## PROBLEM TO SOLVE
Skip all pictures. Set down only the lines starting at the line containing "Write a lens" and running to the end of the listing.

## INPUT DATA
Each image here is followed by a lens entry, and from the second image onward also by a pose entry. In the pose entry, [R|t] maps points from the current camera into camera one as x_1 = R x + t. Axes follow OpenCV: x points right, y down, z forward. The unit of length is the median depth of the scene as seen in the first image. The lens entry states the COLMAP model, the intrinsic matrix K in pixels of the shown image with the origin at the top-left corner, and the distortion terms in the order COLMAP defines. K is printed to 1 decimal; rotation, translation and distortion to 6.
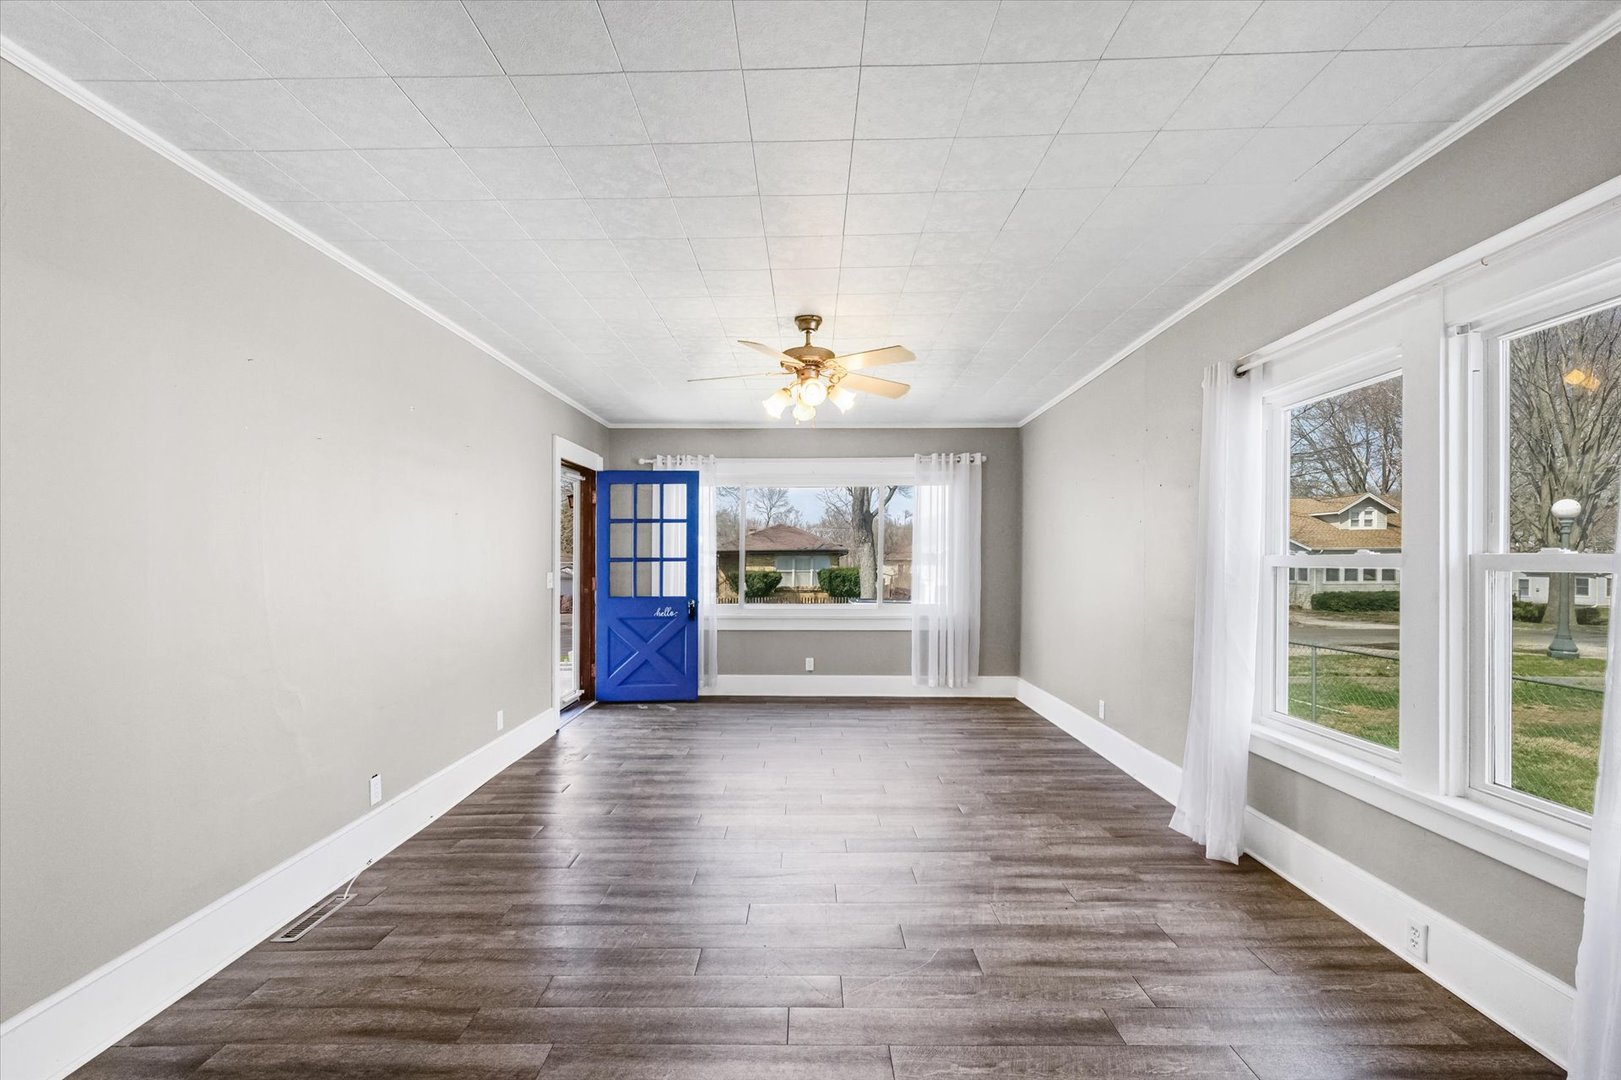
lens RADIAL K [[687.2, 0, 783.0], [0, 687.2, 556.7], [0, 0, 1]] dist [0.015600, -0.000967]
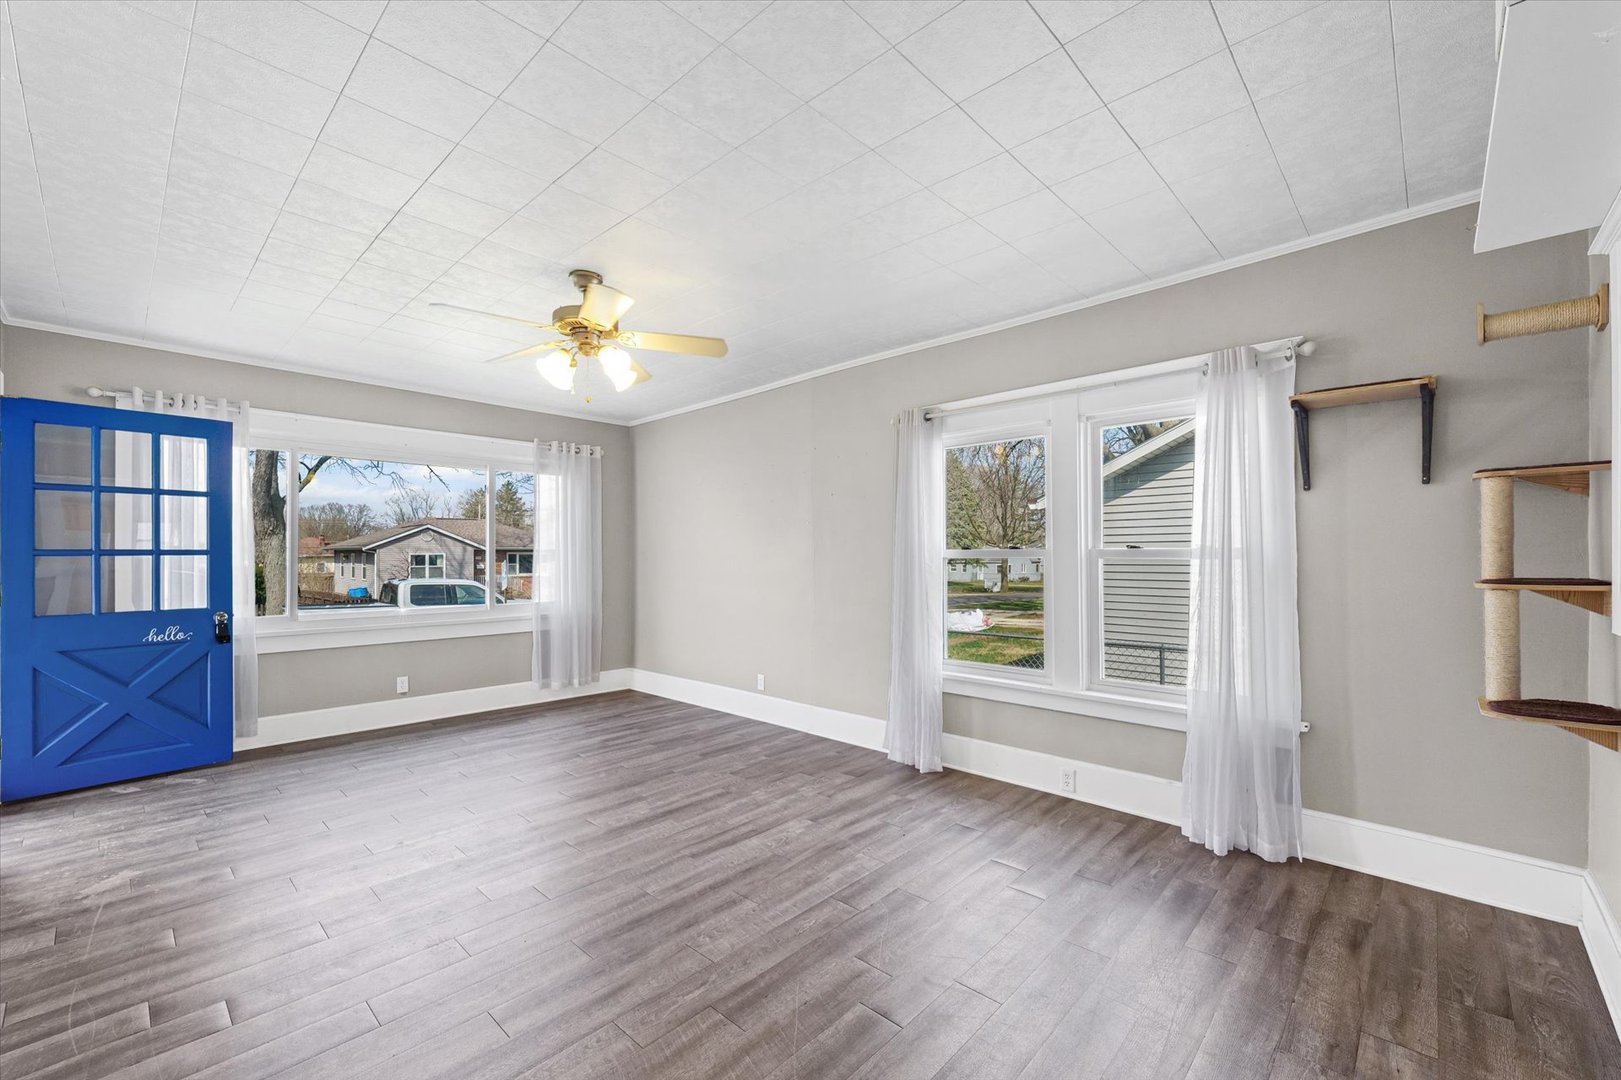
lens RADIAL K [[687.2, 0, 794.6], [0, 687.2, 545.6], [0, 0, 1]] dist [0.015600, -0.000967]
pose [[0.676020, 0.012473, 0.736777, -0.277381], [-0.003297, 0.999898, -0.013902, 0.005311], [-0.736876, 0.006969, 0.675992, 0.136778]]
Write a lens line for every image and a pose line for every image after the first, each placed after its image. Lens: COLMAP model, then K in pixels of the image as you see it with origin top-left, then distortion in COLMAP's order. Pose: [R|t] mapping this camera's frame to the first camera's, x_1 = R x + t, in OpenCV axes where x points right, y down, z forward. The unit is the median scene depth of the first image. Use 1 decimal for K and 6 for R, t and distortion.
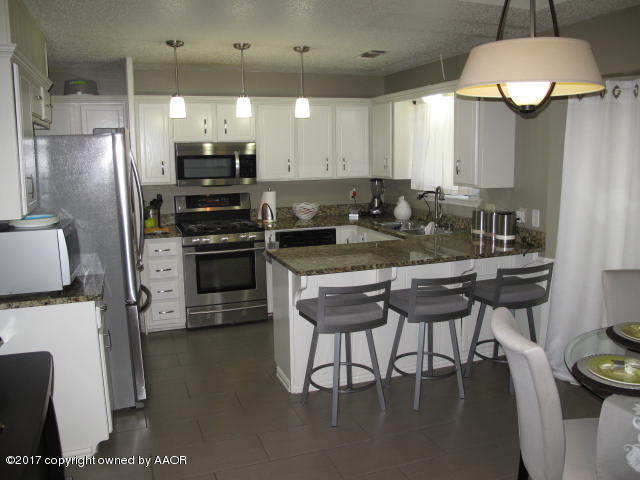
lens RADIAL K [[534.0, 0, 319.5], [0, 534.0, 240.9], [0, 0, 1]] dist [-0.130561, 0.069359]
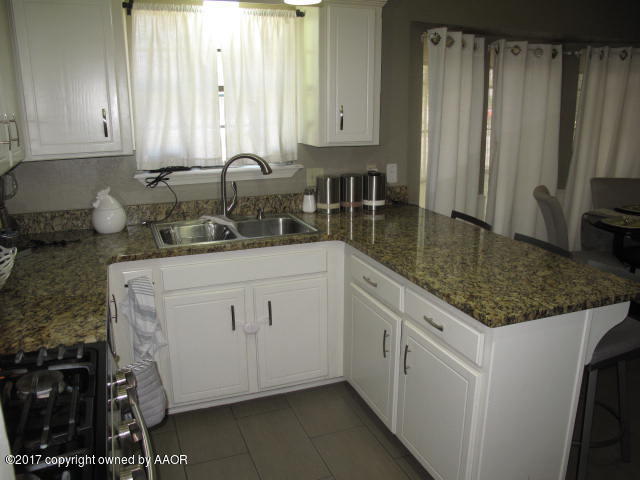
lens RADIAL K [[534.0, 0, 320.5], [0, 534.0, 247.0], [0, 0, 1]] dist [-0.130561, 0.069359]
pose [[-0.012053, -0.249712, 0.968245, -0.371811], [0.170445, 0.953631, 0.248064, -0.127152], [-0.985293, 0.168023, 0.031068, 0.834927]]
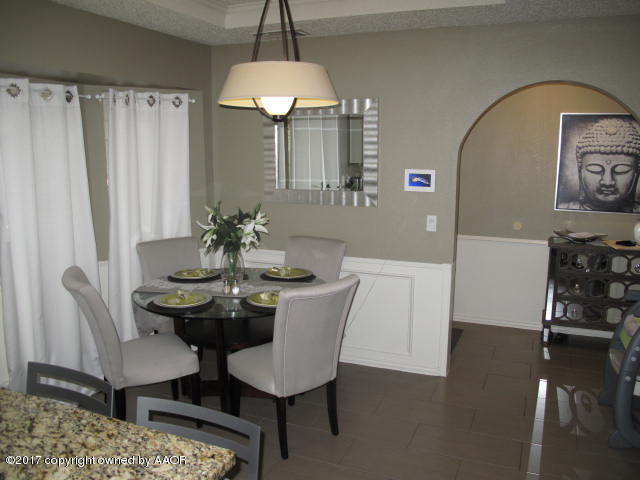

## RESPONSE AREA
Write a lens line for every image and a pose line for every image after the first, each placed after its image. Lens: COLMAP model, then K in pixels of the image as you see it with origin top-left, then distortion in COLMAP's order. Pose: [R|t] mapping this camera's frame to the first camera's, x_1 = R x + t, in OpenCV axes where x points right, y down, z forward. The unit is the median scene depth of the first image. Use 1 decimal for K and 6 for R, t and distortion.
lens RADIAL K [[534.0, 0, 319.5], [0, 534.0, 240.9], [0, 0, 1]] dist [-0.130561, 0.069359]
lens RADIAL K [[534.0, 0, 320.5], [0, 534.0, 247.0], [0, 0, 1]] dist [-0.130561, 0.069359]
pose [[-0.012053, -0.249712, 0.968245, -0.371811], [0.170445, 0.953631, 0.248064, -0.127152], [-0.985293, 0.168023, 0.031068, 0.834927]]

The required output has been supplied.